EXERCISE DESCRIPTION: Copy out word for word the part of the entries that opens with the first line and closes with the line containing "What is the lowest value of the Open series?".
──────── RECORDS PROVIDED ────────
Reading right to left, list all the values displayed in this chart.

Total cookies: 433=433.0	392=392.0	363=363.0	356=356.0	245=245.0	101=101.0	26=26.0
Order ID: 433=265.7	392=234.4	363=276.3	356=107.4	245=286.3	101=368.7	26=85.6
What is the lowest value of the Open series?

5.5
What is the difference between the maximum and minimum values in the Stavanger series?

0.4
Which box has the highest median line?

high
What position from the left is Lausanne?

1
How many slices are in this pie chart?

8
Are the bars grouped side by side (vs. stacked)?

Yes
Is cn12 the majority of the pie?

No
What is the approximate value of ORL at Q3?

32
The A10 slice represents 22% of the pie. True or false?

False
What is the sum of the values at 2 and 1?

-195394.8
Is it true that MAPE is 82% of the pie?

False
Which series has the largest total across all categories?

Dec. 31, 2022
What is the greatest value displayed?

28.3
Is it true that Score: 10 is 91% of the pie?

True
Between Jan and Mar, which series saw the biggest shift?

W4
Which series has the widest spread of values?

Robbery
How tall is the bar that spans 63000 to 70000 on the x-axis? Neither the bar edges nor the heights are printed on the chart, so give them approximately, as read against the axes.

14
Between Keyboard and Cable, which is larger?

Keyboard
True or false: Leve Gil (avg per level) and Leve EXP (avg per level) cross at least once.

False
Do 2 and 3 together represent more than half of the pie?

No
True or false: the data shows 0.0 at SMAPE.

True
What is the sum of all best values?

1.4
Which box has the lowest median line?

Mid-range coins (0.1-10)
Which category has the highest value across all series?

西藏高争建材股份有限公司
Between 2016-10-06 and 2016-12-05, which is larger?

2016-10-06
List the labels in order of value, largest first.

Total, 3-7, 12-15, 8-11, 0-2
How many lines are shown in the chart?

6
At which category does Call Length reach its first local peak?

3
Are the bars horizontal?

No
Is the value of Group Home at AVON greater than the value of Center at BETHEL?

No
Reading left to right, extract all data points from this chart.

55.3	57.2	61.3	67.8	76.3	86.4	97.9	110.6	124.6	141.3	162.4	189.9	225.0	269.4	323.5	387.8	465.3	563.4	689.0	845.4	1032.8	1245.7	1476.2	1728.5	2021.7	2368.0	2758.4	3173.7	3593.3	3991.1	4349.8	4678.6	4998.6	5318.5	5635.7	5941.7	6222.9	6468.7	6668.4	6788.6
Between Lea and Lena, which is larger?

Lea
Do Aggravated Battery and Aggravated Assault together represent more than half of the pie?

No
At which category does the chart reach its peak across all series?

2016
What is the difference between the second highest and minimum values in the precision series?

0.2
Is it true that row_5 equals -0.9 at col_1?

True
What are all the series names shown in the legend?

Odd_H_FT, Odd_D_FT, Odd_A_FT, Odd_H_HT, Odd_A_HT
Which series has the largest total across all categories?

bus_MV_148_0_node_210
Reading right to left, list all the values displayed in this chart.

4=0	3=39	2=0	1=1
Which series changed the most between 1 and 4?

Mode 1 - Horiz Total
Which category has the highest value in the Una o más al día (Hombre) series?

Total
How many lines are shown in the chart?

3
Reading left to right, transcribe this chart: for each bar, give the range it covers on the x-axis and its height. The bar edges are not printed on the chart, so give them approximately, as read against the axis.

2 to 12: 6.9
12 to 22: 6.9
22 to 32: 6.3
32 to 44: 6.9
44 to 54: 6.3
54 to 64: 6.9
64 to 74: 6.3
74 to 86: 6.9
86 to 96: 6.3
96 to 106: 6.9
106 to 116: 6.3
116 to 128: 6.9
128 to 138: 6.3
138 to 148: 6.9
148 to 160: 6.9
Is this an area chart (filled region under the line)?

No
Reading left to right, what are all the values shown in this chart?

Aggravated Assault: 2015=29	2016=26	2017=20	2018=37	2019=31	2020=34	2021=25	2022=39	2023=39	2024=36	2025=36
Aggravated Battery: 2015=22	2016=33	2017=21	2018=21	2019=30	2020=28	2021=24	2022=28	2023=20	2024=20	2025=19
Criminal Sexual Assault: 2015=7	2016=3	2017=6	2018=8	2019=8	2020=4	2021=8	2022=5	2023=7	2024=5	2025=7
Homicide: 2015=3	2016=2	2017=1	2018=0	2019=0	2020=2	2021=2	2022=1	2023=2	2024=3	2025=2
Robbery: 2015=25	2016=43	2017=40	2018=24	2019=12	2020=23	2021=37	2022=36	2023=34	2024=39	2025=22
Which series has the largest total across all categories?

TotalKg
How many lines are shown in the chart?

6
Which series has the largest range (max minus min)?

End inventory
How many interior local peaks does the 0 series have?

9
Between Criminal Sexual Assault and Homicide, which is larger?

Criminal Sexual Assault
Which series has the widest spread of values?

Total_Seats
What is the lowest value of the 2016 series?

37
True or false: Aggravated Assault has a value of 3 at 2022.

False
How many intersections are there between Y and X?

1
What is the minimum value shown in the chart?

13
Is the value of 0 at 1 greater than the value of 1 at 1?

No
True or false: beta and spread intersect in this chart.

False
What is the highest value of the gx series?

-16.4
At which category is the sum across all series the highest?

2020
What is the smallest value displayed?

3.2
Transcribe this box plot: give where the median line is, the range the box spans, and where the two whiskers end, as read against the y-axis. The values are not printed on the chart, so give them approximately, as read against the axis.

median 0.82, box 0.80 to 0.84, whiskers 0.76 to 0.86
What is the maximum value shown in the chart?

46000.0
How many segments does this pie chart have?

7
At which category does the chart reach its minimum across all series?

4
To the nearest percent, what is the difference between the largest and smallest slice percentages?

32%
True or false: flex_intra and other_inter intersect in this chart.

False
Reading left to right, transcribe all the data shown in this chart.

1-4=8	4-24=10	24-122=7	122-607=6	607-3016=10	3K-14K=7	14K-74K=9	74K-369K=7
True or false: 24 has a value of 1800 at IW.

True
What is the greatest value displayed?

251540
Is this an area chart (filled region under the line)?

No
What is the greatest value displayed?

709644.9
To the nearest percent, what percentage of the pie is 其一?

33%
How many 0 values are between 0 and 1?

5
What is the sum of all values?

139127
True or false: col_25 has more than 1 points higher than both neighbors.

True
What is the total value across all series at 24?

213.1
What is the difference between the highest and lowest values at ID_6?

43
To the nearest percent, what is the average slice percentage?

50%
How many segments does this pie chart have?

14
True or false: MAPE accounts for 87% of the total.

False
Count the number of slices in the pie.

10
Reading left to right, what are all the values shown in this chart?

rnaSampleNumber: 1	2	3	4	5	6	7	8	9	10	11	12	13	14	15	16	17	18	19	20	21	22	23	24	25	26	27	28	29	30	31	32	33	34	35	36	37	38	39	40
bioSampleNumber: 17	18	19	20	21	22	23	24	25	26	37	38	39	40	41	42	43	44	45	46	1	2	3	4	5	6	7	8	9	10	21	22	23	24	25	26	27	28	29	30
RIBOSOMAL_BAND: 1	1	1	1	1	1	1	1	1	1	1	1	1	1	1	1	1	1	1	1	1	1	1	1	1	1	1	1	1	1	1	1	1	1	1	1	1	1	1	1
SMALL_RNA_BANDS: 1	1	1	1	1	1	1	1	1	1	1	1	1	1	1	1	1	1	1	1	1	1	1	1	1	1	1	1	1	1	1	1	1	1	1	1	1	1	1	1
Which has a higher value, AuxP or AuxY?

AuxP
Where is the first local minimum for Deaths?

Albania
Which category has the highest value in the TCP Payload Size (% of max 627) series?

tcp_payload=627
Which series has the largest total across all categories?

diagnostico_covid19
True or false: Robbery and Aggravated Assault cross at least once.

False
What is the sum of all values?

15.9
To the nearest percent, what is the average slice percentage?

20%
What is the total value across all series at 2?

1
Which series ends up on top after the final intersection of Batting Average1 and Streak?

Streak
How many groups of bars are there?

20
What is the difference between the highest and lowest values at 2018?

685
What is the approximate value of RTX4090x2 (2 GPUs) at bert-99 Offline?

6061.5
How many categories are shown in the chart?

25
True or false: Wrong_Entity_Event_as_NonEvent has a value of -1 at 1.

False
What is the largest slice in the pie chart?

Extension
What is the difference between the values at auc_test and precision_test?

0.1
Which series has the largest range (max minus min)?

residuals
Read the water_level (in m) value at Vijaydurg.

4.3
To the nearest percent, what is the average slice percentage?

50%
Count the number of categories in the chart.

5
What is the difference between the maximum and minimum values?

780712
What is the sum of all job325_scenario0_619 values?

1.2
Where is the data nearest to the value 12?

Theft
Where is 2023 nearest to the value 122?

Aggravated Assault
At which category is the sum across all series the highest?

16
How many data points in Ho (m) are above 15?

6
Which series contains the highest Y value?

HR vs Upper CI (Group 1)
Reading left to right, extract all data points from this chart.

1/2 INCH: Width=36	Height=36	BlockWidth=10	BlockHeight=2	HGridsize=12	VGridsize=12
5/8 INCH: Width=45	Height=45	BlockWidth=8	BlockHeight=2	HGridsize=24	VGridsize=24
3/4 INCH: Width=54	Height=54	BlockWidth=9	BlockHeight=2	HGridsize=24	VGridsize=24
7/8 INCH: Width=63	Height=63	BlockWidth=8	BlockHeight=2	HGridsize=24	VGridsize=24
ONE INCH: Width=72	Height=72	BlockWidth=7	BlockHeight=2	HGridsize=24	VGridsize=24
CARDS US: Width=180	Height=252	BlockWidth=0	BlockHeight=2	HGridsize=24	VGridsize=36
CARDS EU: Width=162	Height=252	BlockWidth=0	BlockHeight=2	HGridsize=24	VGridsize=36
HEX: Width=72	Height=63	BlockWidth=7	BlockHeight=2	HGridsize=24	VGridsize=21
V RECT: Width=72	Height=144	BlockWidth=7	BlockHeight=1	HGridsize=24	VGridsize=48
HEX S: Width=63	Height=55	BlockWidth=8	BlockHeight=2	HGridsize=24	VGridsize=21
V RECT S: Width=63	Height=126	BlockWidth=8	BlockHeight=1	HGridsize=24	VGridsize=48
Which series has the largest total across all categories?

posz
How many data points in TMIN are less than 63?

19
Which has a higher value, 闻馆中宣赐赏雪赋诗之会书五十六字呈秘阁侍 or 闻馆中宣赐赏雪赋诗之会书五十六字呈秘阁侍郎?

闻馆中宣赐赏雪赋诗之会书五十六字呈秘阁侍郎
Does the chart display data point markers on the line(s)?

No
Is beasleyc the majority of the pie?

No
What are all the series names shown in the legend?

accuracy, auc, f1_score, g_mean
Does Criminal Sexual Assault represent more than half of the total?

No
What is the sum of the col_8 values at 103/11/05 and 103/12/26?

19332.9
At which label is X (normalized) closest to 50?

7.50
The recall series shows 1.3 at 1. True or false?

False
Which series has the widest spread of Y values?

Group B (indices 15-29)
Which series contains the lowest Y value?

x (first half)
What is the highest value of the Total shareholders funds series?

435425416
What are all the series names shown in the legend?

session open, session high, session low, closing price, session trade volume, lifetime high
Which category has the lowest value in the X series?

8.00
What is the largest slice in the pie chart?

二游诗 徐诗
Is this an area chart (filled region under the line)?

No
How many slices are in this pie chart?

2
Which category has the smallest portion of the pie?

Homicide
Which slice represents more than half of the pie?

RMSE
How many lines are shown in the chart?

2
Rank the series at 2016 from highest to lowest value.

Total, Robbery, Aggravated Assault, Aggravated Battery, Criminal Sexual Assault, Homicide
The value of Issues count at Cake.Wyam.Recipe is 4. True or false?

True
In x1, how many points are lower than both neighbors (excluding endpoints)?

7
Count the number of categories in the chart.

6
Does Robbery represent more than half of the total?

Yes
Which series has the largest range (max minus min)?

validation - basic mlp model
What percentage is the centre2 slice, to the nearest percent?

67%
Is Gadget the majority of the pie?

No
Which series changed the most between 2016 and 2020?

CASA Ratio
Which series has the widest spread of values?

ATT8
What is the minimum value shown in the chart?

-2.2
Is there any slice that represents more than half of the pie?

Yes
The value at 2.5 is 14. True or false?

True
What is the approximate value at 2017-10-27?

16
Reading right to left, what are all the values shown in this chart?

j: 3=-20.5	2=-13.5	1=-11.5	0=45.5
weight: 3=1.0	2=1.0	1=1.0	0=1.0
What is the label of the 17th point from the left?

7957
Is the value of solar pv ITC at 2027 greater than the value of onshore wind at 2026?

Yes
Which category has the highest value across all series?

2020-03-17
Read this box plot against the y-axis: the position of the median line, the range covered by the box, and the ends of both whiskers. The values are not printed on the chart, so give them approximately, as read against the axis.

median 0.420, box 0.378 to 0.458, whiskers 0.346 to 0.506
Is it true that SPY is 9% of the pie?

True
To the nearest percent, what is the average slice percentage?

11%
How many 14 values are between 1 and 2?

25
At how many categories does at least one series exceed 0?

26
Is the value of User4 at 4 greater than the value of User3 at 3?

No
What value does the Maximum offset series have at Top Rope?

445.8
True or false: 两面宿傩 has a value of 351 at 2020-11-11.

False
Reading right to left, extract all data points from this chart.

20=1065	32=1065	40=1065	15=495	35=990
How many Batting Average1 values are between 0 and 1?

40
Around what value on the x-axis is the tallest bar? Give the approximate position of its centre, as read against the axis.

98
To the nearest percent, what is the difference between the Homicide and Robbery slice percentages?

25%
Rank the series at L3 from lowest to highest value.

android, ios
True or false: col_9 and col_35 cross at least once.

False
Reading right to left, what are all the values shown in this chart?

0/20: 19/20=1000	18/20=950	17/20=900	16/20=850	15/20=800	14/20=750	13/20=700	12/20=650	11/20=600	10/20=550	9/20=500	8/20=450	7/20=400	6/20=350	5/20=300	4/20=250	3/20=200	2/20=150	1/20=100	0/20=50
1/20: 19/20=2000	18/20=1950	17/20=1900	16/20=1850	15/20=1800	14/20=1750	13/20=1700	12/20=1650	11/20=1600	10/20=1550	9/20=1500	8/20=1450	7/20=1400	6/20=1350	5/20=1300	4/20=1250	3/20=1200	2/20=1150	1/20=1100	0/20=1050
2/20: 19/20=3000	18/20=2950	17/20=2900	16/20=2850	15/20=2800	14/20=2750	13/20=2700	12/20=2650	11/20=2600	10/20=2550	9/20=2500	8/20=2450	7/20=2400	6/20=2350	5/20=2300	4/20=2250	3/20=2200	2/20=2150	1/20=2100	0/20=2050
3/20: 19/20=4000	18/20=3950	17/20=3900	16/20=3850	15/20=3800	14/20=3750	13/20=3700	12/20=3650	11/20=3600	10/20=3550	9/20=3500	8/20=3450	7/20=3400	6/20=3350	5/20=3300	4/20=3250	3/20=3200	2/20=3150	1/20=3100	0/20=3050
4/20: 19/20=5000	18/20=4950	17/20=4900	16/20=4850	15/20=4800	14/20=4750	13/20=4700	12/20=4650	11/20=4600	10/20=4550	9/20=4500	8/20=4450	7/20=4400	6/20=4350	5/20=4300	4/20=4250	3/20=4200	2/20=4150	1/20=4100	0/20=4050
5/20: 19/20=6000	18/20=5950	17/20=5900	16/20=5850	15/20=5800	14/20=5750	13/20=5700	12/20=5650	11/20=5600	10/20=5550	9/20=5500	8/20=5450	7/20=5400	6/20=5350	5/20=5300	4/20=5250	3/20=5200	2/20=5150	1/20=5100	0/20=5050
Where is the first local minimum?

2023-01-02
────────
REPLY TO THE TASK:
Reading right to left, list all the values displayed in this chart.

Total cookies: 433=433.0	392=392.0	363=363.0	356=356.0	245=245.0	101=101.0	26=26.0
Order ID: 433=265.7	392=234.4	363=276.3	356=107.4	245=286.3	101=368.7	26=85.6
What is the lowest value of the Open series?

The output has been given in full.